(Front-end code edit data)
◇ ◇ ◇ ◇ ◇

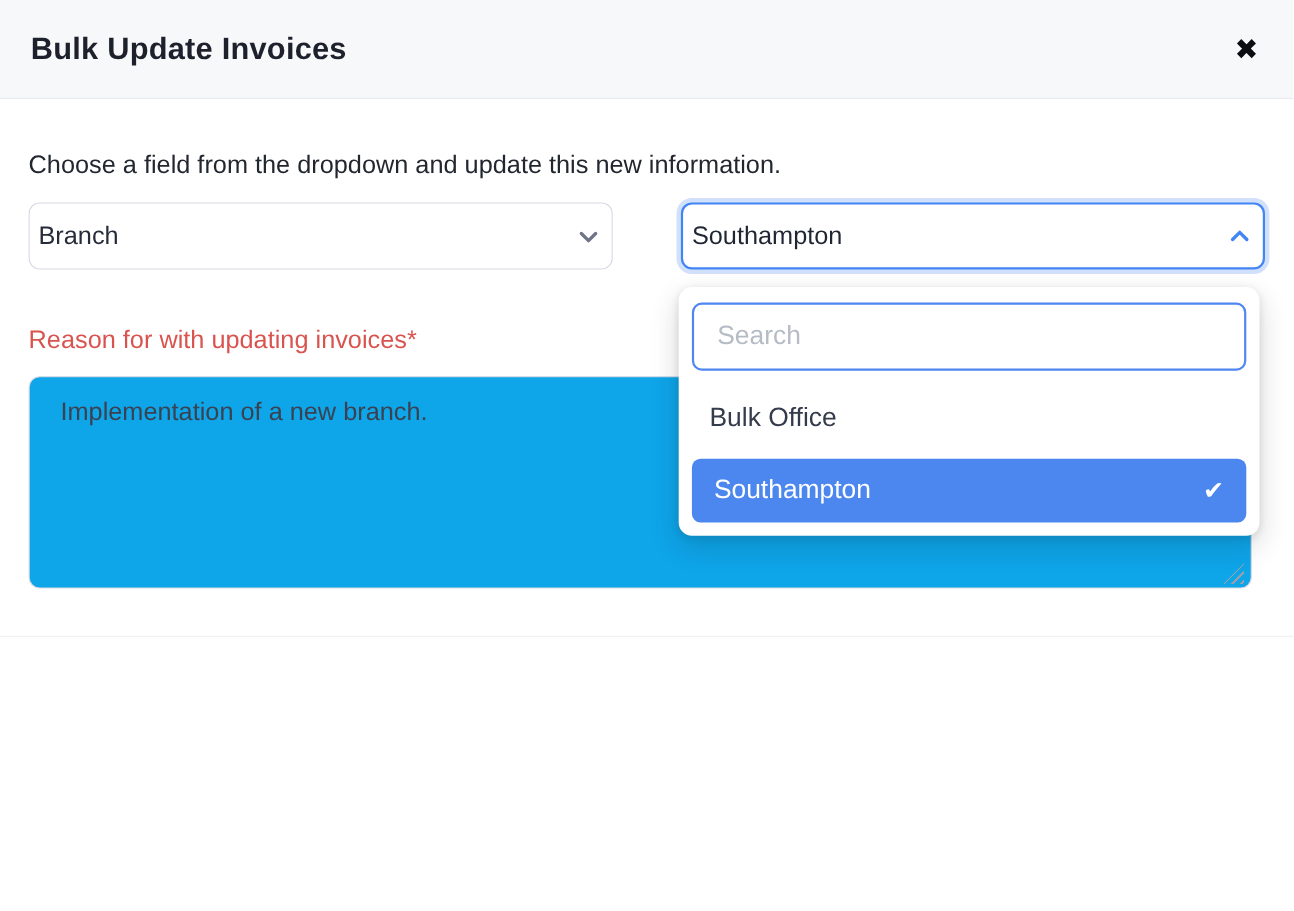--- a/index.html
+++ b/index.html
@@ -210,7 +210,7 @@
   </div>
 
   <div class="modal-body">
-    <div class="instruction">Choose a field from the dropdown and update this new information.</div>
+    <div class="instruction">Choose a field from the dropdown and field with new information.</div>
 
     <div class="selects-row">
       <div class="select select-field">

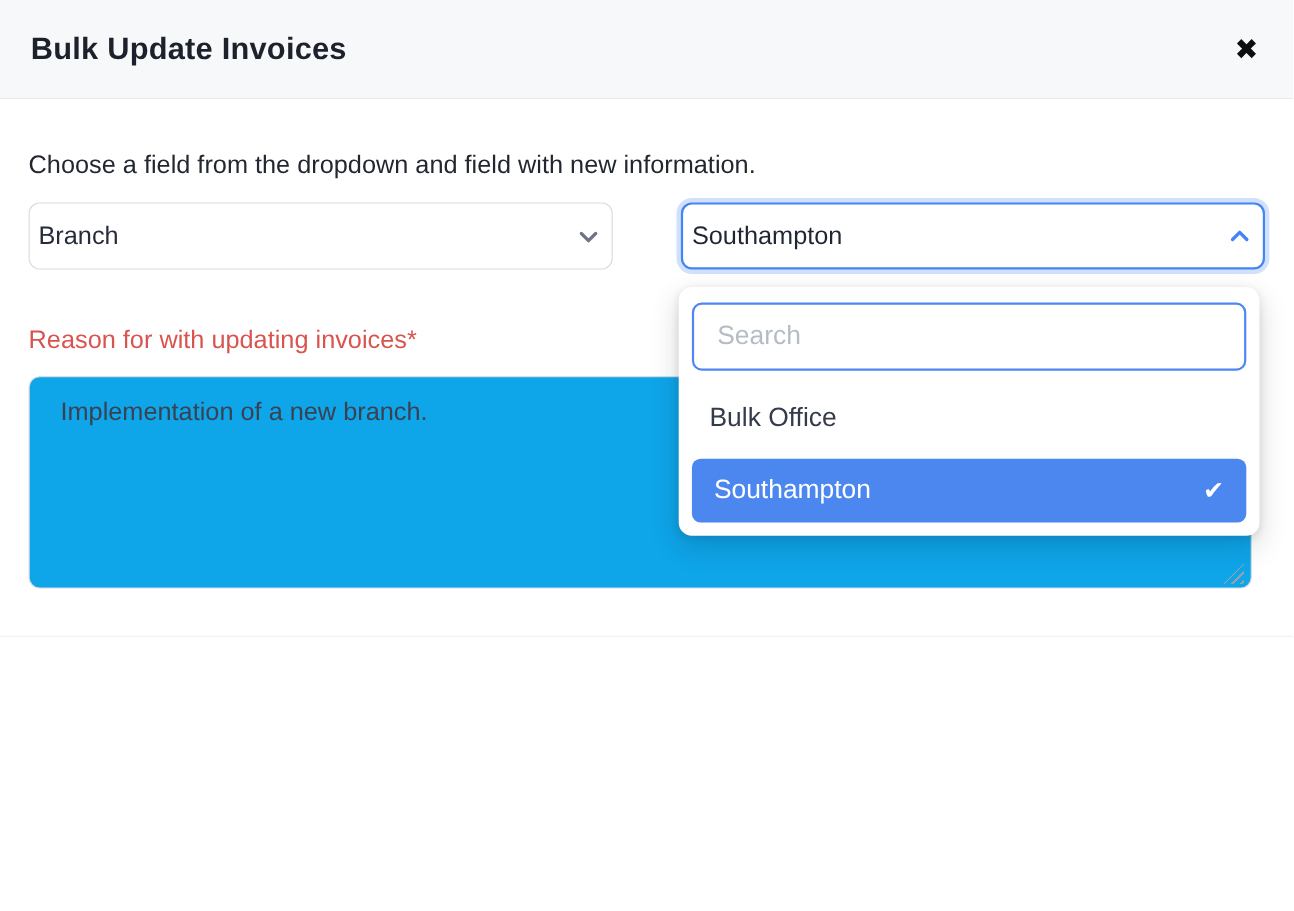--- a/index.html
+++ b/index.html
@@ -253,6 +253,14 @@
 
   <div class="divider"></div>
 
+  <div class="modal-footer">
+    <p class="note"><strong>Note:</strong><span> All the selected invoices will be updated with the new information and you cannot undo this action.</span></p>
+
+    <div class="actions">
+      <button class="btn btn-update">Update</button>
+      <button class="btn btn-cancel">Cancel</button>
+    </div>
+  </div>
 
 </div>
 

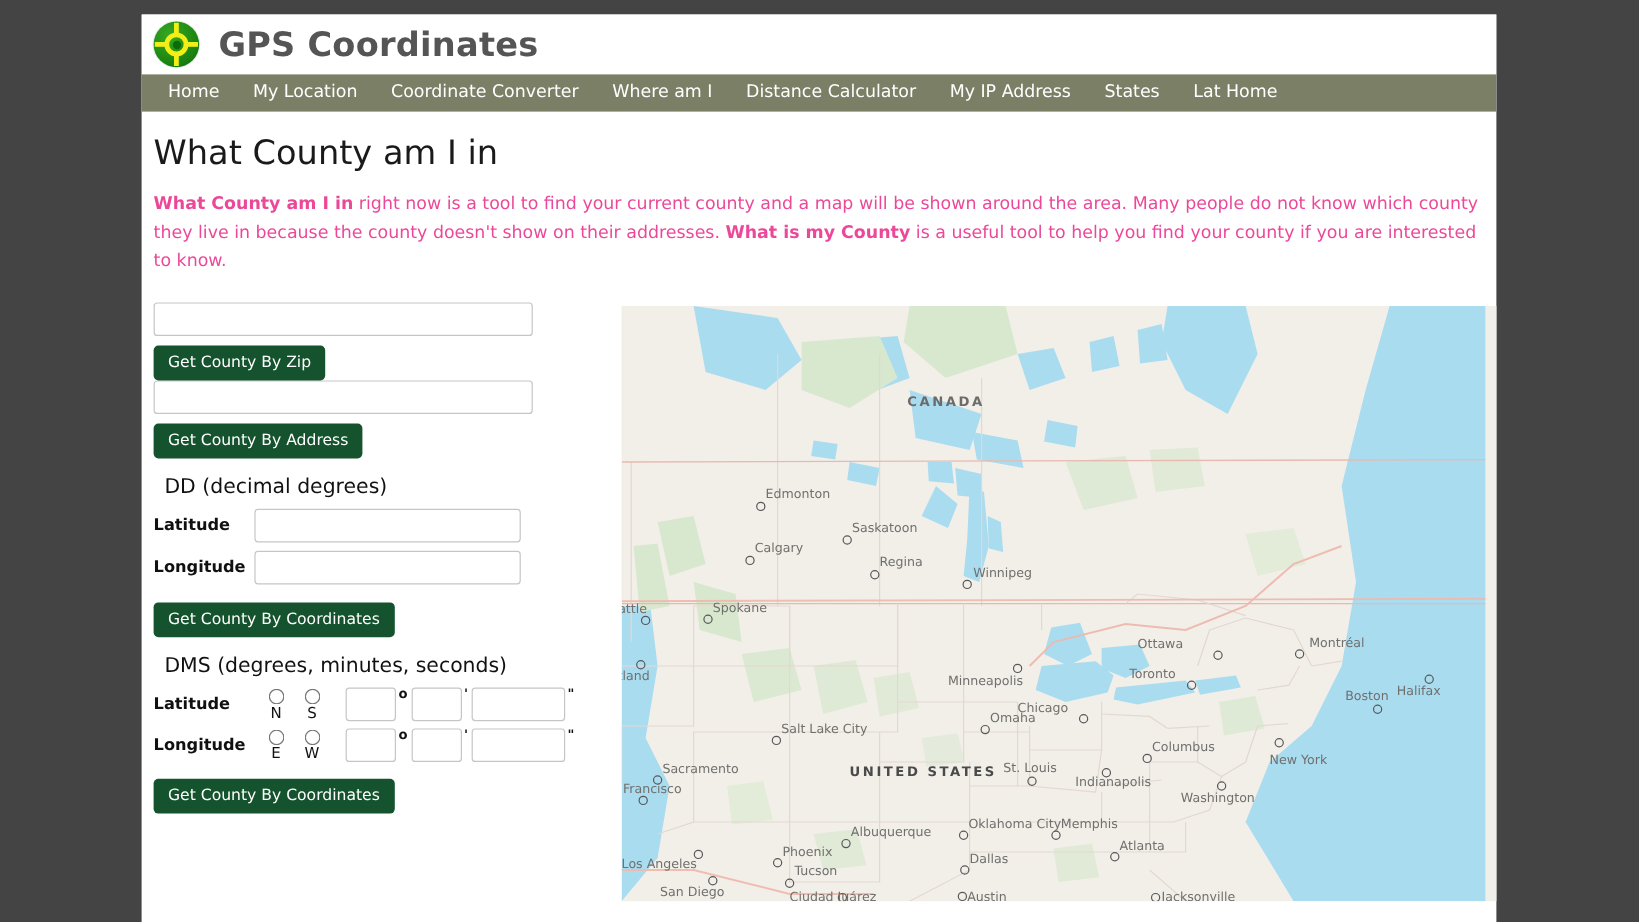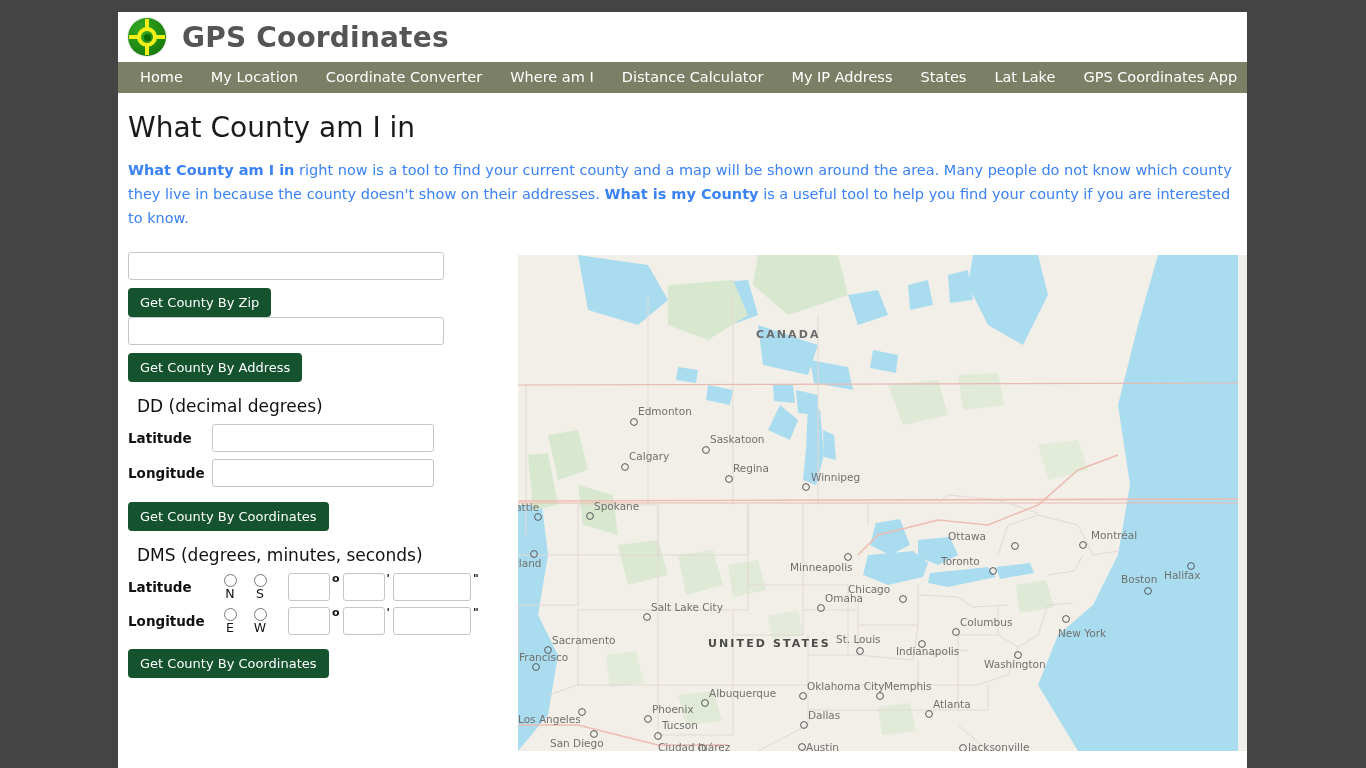--- a/index.html
+++ b/index.html
@@ -273,7 +273,7 @@
     <a href="#">Distance Calculator</a>
     <a href="#">My IP Address</a>
     <a href="#">States</a>
-    <a href="#">Lat Lake</a>
+    <a href="#">Lat Home</a>
     <a href="#">GPS Coordinates App</a>
   </nav>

◇ ◇ ◇ ◇ ◇

» **What you should do**:
Your copy should match the records above exactly, apart from the pictures, which stay out.

» **Task result**:
--- a/index.html
+++ b/index.html
@@ -210,7 +210,7 @@
   </div>
 
   <div class="modal-body">
-    <div class="instruction">Choose a field from the dropdown and update this new information.</div>
+    <div class="instruction">Choose a field from the dropdown and field with new information.</div>
 
     <div class="selects-row">
       <div class="select select-field">

--- a/index.html
+++ b/index.html
@@ -253,6 +253,14 @@
 
   <div class="divider"></div>
 
+  <div class="modal-footer">
+    <p class="note"><strong>Note:</strong><span> All the selected invoices will be updated with the new information and you cannot undo this action.</span></p>
+
+    <div class="actions">
+      <button class="btn btn-update">Update</button>
+      <button class="btn btn-cancel">Cancel</button>
+    </div>
+  </div>
 
 </div>
 

--- a/index.html
+++ b/index.html
@@ -273,7 +273,7 @@
     <a href="#">Distance Calculator</a>
     <a href="#">My IP Address</a>
     <a href="#">States</a>
-    <a href="#">Lat Lake</a>
+    <a href="#">Lat Home</a>
     <a href="#">GPS Coordinates App</a>
   </nav>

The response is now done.